### GIVEN TEXT
Mon, July 13, 9:15 to 10:45am, EICC, Floor: Level 0, Moorfoot Suite

English Abstract

At the turn of the 19th century, the Parisian midwife Marie-Louise Lachapelle (1769-1821) occupied a unique position of authority in French obstetrics. As chief midwife and teacher of midwifery, she presided over the Maternité de Port-Royal, one of Europe’s most important maternity wards and training institutions. Working alongside the renowned surgeon-obstetrician Baudelocque - with whom she shared mutual professional respect and collaborated in clinical practice - Lachapelle developed a distinctive vision of obstetrical knowledge. In her Pratique des accouchements (1821), Lachapelle engaged critically with Baudelocque’s widely influential textbooks and undertook a systematic revision of his obstetrical nomenclature, which she deemed “dogmatic”, impractical and misleading.
This paper examines how Lachapelle’s work represents an important moment in the negotiation between different forms of knowledge about the female body. Her rewriting of obstetrical categories was not only technical but also epistemological: advocating for a more practical nomenclature that prioritized clinical utility over theoretical complexity, it reasserted the primacy of empirical observation and decision-making rooted in midwifery practice over zealous speculation, and challenged gendered hierarchies of medical authority.
By analyzing this collaborative yet critical relationship, this paper investigates the contested terrain on which knowledge about female bodies was produced and legitimised, complicating the dichotomies between “male medicine” and “female knowledge”, and revealing instead a space of dialogue, critique and mutual influence across gendered professional boundaries.

Records from a dataset
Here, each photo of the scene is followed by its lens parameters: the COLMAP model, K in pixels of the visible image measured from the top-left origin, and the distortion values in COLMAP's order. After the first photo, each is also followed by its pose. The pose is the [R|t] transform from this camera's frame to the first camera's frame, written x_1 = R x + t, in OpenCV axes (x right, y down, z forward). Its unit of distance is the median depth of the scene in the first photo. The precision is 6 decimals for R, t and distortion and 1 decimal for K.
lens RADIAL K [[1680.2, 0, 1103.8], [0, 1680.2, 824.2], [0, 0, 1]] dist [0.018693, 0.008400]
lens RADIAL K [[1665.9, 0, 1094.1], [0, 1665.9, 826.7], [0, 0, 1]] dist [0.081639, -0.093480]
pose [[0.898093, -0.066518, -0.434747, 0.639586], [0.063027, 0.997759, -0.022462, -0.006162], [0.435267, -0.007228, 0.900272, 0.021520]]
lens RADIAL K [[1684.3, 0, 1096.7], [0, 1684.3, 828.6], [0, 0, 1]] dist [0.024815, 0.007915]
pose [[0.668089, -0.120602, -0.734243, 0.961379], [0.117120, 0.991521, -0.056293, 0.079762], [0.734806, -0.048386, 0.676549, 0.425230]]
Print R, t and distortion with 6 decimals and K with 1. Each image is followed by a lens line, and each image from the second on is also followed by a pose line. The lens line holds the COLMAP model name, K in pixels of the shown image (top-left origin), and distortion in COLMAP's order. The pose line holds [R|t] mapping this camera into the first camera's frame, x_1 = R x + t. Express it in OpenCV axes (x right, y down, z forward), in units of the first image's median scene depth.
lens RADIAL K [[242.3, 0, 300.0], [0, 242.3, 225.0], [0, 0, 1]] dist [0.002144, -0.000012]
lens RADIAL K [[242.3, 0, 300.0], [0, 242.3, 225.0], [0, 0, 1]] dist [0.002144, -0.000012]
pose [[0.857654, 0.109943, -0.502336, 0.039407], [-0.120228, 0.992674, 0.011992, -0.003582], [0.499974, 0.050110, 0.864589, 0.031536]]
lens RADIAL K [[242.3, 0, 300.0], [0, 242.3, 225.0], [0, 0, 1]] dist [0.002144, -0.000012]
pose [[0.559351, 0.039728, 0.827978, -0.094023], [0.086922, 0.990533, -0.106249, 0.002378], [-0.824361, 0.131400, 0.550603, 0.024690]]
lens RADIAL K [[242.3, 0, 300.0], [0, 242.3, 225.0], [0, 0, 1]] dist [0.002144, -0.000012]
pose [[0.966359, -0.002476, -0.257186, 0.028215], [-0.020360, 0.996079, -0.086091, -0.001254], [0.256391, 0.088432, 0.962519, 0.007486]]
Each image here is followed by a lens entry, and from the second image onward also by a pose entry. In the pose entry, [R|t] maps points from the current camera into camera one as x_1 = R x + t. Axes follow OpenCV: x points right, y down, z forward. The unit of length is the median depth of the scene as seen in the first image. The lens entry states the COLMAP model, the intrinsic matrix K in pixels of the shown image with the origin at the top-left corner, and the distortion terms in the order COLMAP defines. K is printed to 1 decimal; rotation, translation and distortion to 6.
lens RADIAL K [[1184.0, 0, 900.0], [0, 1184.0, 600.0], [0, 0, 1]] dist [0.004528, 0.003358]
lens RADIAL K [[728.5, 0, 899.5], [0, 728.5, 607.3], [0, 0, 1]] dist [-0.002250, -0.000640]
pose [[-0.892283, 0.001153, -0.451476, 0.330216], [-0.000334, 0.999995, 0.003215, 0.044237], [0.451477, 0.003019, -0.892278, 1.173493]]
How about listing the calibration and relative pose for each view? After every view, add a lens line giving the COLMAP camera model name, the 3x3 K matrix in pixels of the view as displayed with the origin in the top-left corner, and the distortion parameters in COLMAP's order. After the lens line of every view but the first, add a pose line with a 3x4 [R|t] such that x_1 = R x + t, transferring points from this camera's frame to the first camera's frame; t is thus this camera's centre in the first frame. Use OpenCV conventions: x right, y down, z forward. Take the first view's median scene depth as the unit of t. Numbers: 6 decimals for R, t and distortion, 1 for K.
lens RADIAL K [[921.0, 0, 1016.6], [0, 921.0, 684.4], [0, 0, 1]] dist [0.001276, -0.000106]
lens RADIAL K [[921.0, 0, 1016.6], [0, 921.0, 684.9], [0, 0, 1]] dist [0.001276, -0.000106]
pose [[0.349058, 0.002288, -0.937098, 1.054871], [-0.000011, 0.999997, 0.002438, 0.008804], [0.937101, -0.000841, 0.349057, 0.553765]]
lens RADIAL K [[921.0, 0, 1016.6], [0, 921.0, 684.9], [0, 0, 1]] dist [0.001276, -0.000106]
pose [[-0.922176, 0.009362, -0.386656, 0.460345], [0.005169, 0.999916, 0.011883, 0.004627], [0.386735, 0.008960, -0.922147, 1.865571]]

### WORK TO COMPLETE
A: Reproduce the stretch of the Lachapelle abstract from "At the turn" through "impractical and misleading.".
B: According to the Lachapelle abstract, over which maternity ward and training institution did Lachapelle preside?

### LIST OF ANSWERS
A:
At the turn of the 19th century, the Parisian midwife Marie-Louise Lachapelle (1769-1821) occupied a unique position of authority in French obstetrics. As chief midwife and teacher of midwifery, she presided over the Maternité de Port-Royal, one of Europe’s most important maternity wards and training institutions. Working alongside the renowned surgeon-obstetrician Baudelocque - with whom she shared mutual professional respect and collaborated in clinical practice - Lachapelle developed a distinctive vision of obstetrical knowledge. In her Pratique des accouchements (1821), Lachapelle engaged critically with Baudelocque’s widely influential textbooks and undertook a systematic revision of his obstetrical nomenclature, which she deemed “dogmatic”, impractical and misleading.

B: The Maternité de Port-Royal.